L’édifice est flambant neuf, coloré, chatoyant, à deux pas des transports. On se dit que la fête sera belle même si ça sent déjà les aigreurs d’estomac et les rancœurs intestines d’après-biture. Dans l’arène, le ciel est bas et lourd, il pèse comme un couvercle, ce plafond métallique qui nous prive du grand air des matches de rugby habituels mais qui nous préserve des grands froids d’une mauvaise saison qu’on sentait bien venir. Un peu étrange ce stade intérieur avec un virage en moins, avec des sièges sans visibilité coincés dans un angle mort derrière cet écran géant qui ne reflète rien d’autre que le score, figé.
La sono tonitruante qui hurle dans les aigus ne parvient pas à « ambiancer » les esprits gémissants qui se préparent aux longs ennuis.
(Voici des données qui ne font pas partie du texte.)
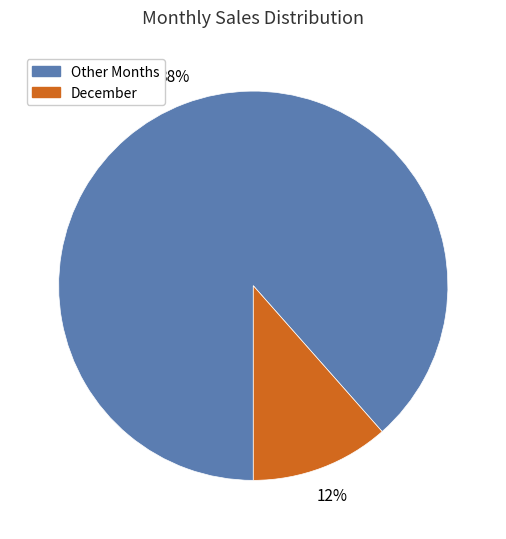

Which slice is the smallest?

December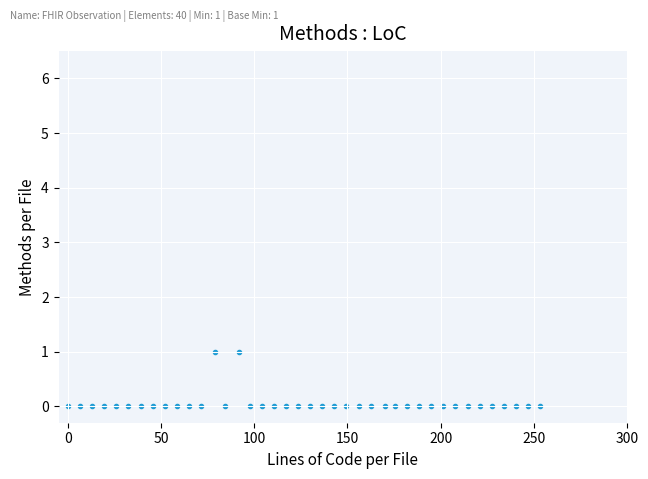

How many data points are displayed?

40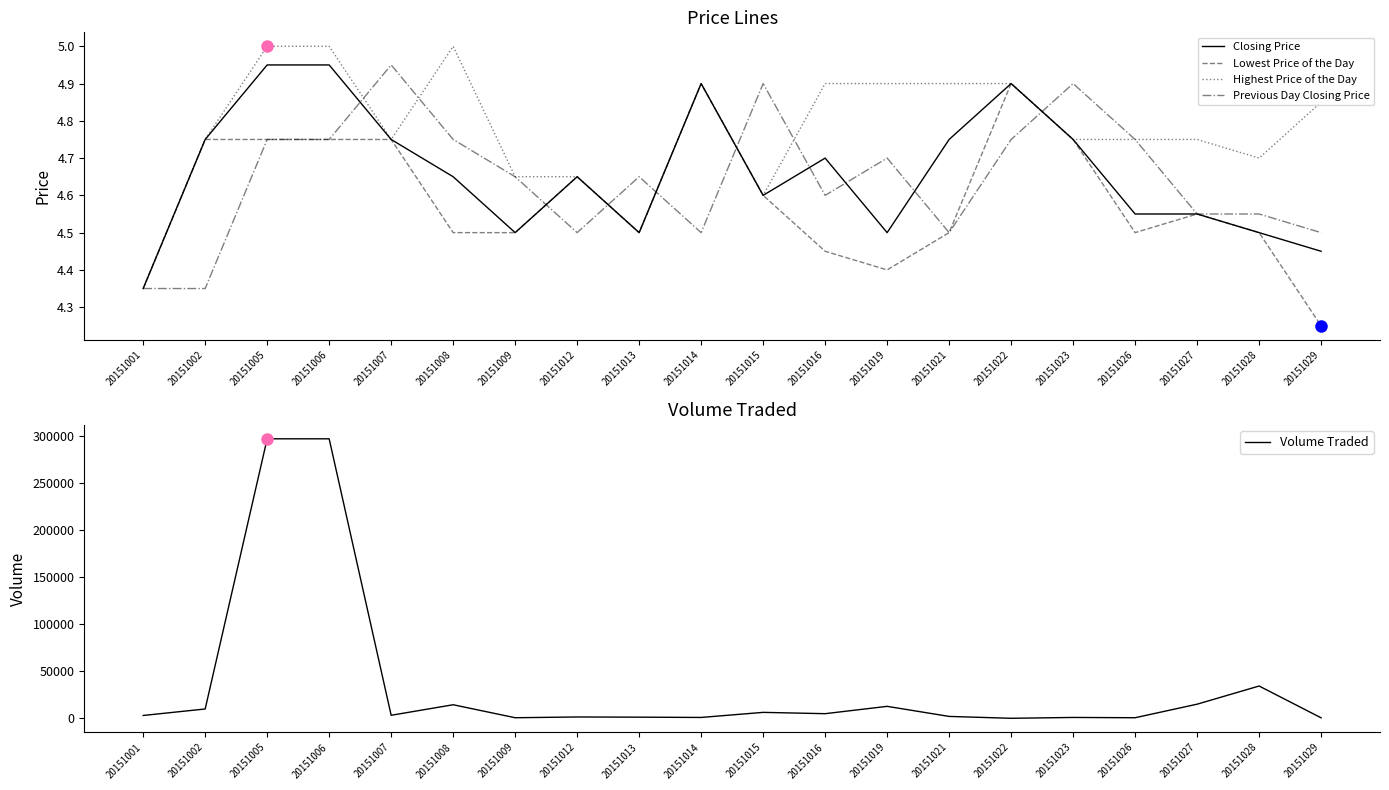

True or false: Lowest Price of the Day has more than 2 points higher than both neighbors.

True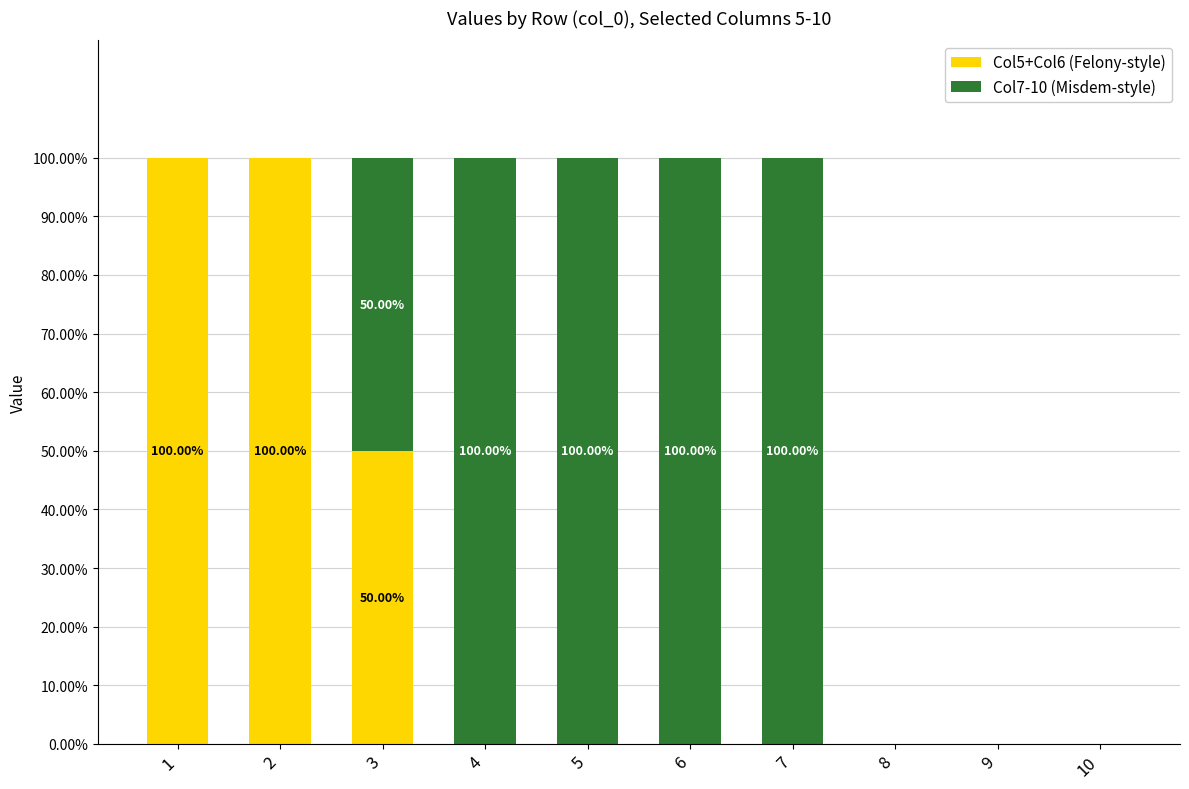

What is the sum of all Col5+Col6 (Felony-style) values?

250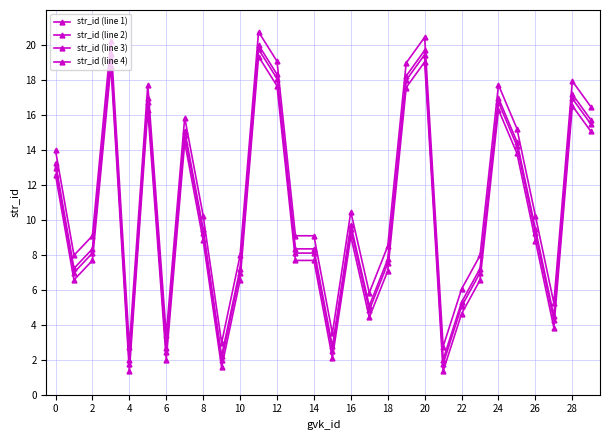

Which series has the largest total across all categories?

str_id (line 3)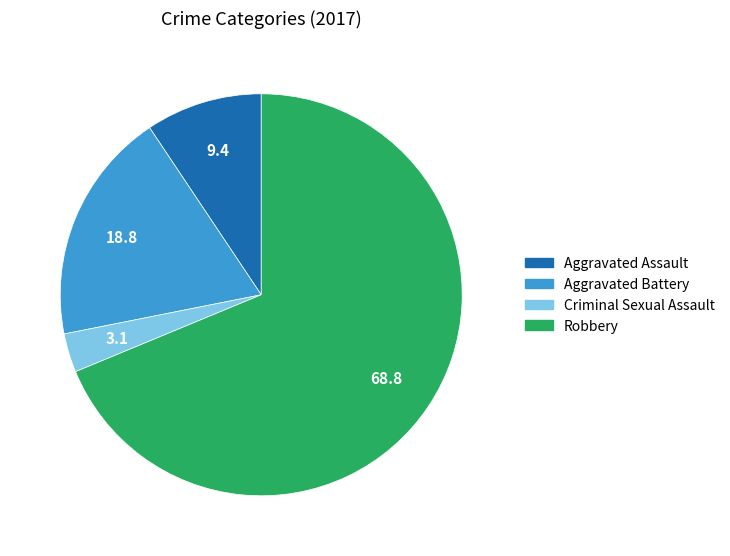

How many slices are in this pie chart?

4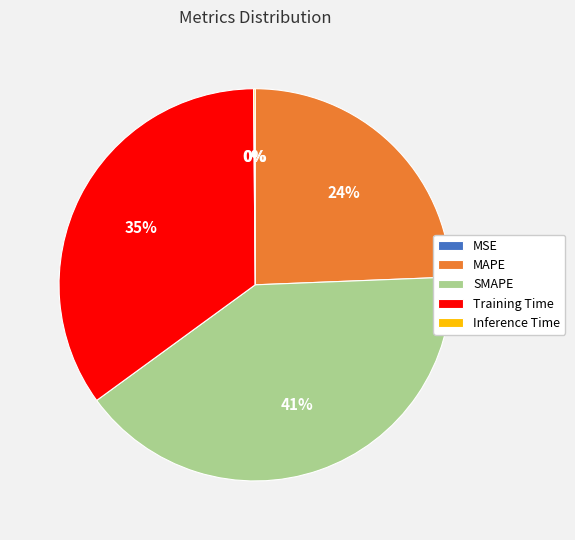

Which slice is the largest?

SMAPE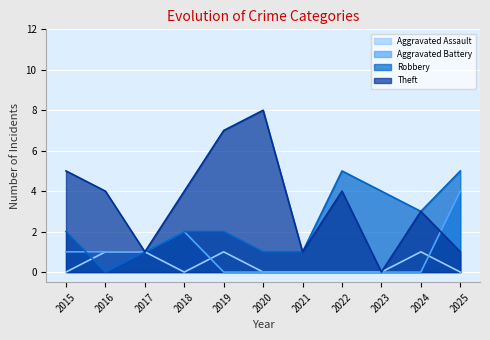

Rank the categories by Aggravated Assault value from lowest to highest.

2015, 2018, 2020, 2021, 2022, 2023, 2025, 2016, 2017, 2019, 2024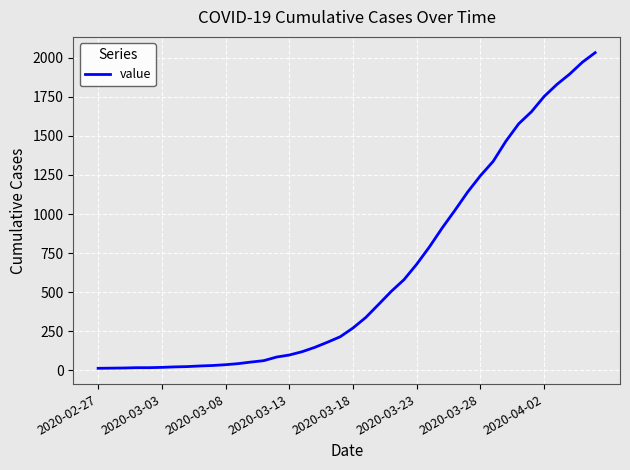

What is the maximum value shown in the chart?

2032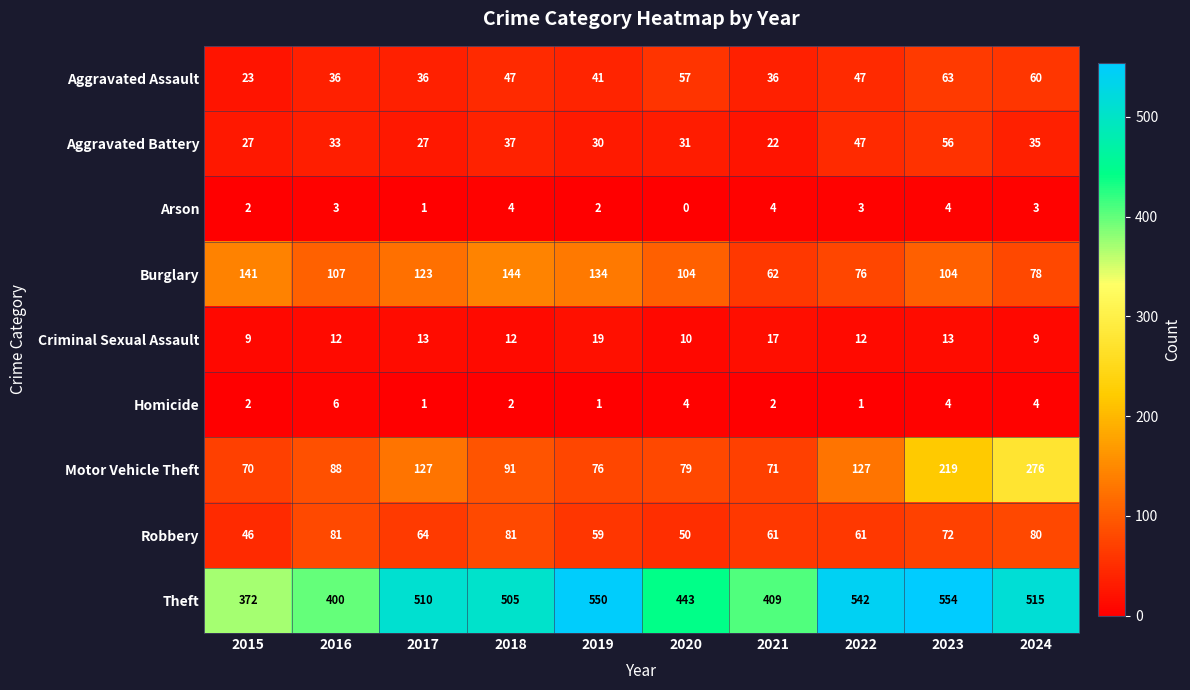

How many distinct data groups are displayed?

9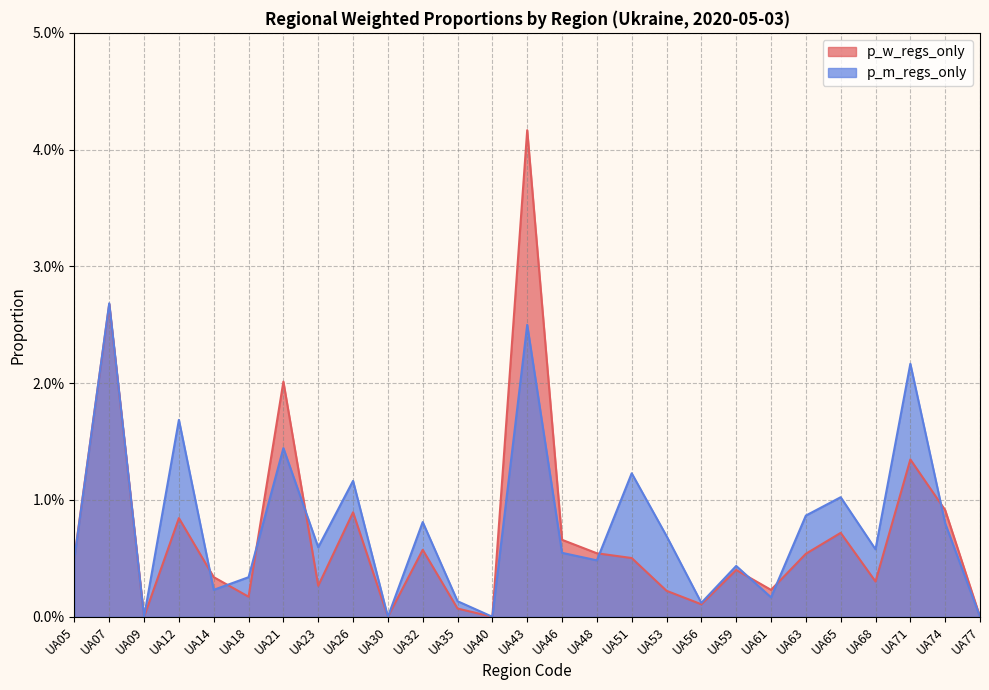

Where is the first local minimum for p_w_regs_only?

UA09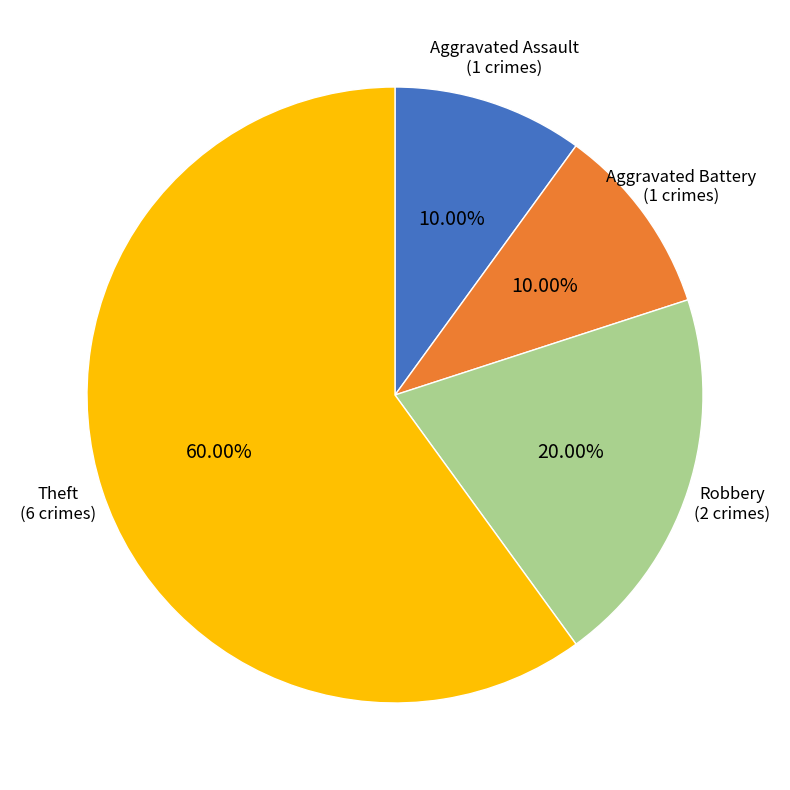

Which slice is the largest?

Theft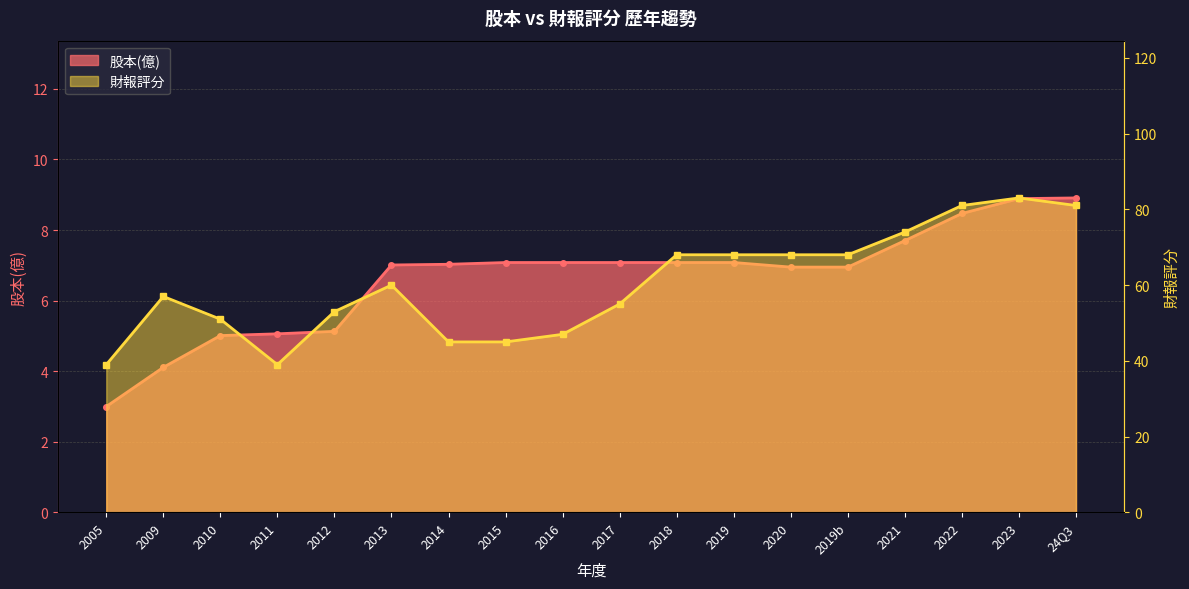

Between 2009 and 2014, which is larger?

2014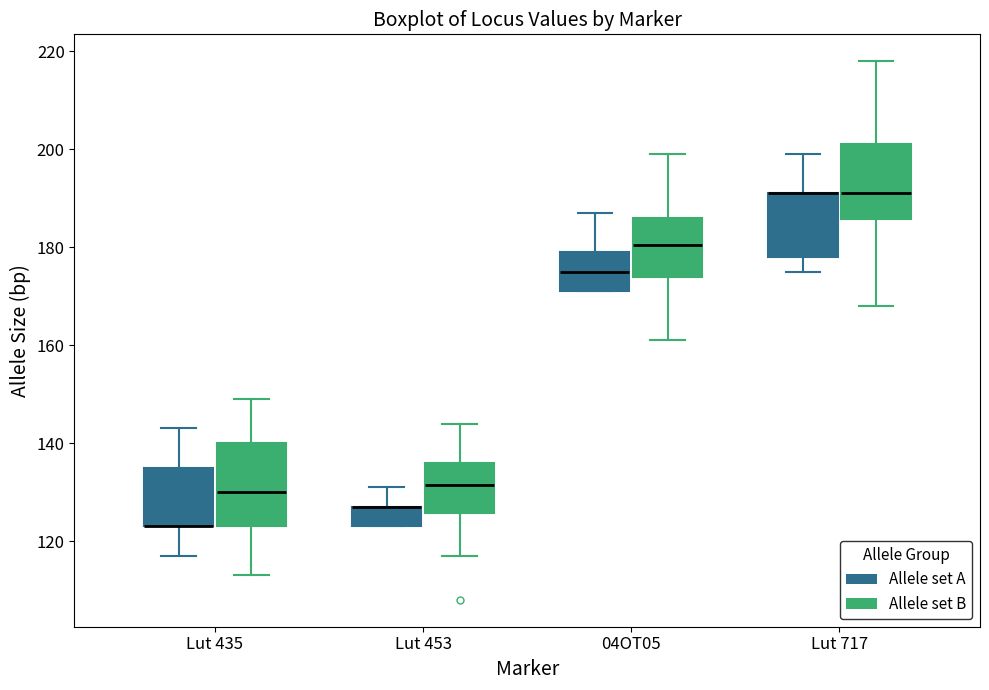

Reading left to right, transcribe this box plot: for each box, give where its median line is, the range the box spans, and where its two whiskers end, as read against the y-axis. The values are not printed on the chart, so give them approximately, as read against the axis.

Lut 435 (Allele set A): median 124 (drawn on the box's lower edge), box 124 to 136, whiskers 118 to 144
Lut 435 (Allele set B): median 130, box 124 to 140, whiskers 114 to 150
Lut 453 (Allele set A): median 128 (drawn on the box's upper edge), box 124 to 128, whiskers 124 to 132
Lut 453 (Allele set B): median 132, box 126 to 136, whiskers 118 to 144
04OT05 (Allele set A): median 176, box 172 to 180, whiskers 172 to 188
04OT05 (Allele set B): median 180, box 174 to 186, whiskers 162 to 200
Lut 717 (Allele set A): median 192 (drawn on the box's upper edge), box 178 to 192, whiskers 176 to 200
Lut 717 (Allele set B): median 192, box 186 to 202, whiskers 168 to 218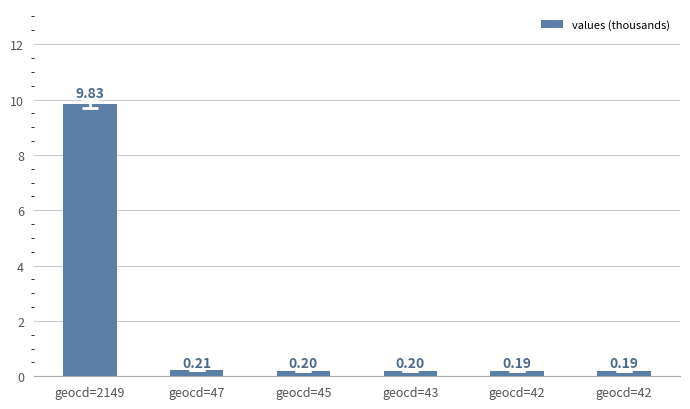

What is the smallest value displayed?

0.2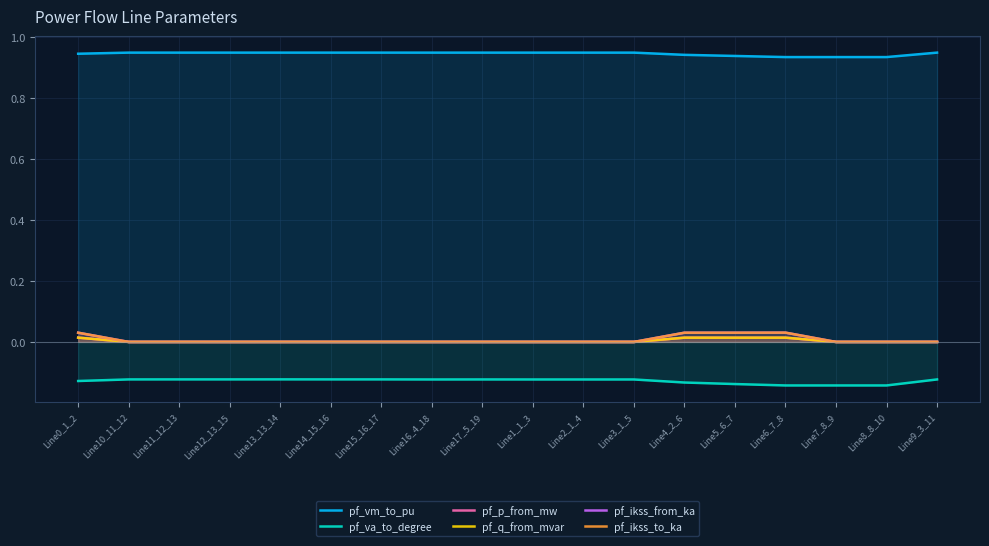

How many distinct data groups are displayed?

6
On sent que l’Espérance va se cogner aux trois coins de ce cirque et de son plafond qui limitent tous les horizons d’attente.
Et tout de suite, on pressent que le fête n’aura pas lieu.
Je ne parlerai pas essai, pénalité ou plaquage… pas de cadrage, ni de chistera, ni de mêlée. On n’en est plus à la technique ou à la stratégie. Les joueurs sont comme des esprits errants qui geignent lamentablement. Le public se réconforte en applaudissant les avions en papier que des lanceurs d’alerte envoient jusque sur la pelouse synthétique.
Le jeu est désespérément morne, triste, fade, inconsistant. On voit des ombres bleues, égarées dans l’arène, en quête d’on ne sait trop quoi. Pas d’envie, pas d’enthousiasme, pas de jeu. Et le Japon, équipe de guêpes virevoltantes, nous malmène facilement, beaucoup trop facilement. Les rouge et blanc s’amusent, courent, nous éreintent, montrent un appétit de sumo pour les courses et les belles envolées.
La France aurait dû perdre ce match mais in fine il ne fut que nul.
Soudain, un cri de ferveur retentit près de moi : l’un des avions en papier a plongé vers l’en-but ! Et puis, tout de suite après, des huées, des « remboursez » et des commentaires désabusés. Tout cela m’évoque le théâtre absurde de Beckett, je pense « Fin de partie » ou « la dernière bande » mais tout cela reste inaudible sous les huées des travées voisines.
Pour accueillir son premier match de rugby, l’enceinte toute neuve mérita bien qu’on la rebaptisât la « hou-Arèna ».